----- Source material

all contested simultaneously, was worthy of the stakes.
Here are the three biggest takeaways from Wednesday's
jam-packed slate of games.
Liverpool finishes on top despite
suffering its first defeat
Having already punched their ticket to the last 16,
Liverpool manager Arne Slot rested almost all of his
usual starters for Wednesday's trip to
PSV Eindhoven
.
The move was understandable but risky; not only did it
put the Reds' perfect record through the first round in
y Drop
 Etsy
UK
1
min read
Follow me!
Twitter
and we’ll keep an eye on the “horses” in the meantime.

----------
----- Source material

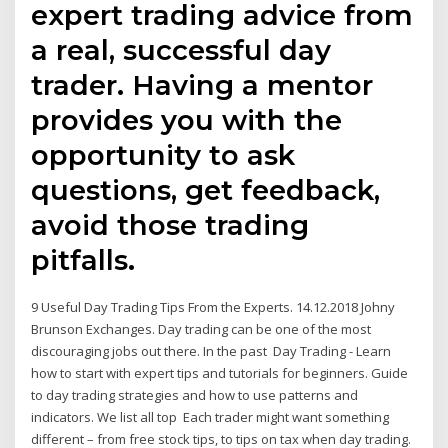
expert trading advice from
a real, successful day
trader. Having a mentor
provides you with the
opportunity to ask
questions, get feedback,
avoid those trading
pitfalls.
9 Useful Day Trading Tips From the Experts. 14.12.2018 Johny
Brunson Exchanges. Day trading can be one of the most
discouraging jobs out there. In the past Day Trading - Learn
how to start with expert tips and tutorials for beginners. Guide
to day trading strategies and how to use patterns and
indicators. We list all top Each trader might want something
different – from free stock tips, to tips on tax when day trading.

----------

How to complete this task
Output exactly the lines of the material above from the one containing "all contested simultaneously, was" up to and including the one containing "and we’ll keep".

Written reply
all contested simultaneously, was worthy of the stakes.
Here are the three biggest takeaways from Wednesday's
jam-packed slate of games.
Liverpool finishes on top despite
suffering its first defeat
Having already punched their ticket to the last 16,
Liverpool manager Arne Slot rested almost all of his
usual starters for Wednesday's trip to
PSV Eindhoven
.
The move was understandable but risky; not only did it
put the Reds' perfect record through the first round in
y Drop
 Etsy
UK
1
min read
Follow me!
Twitter
and we’ll keep an eye on the “horses” in the meantime.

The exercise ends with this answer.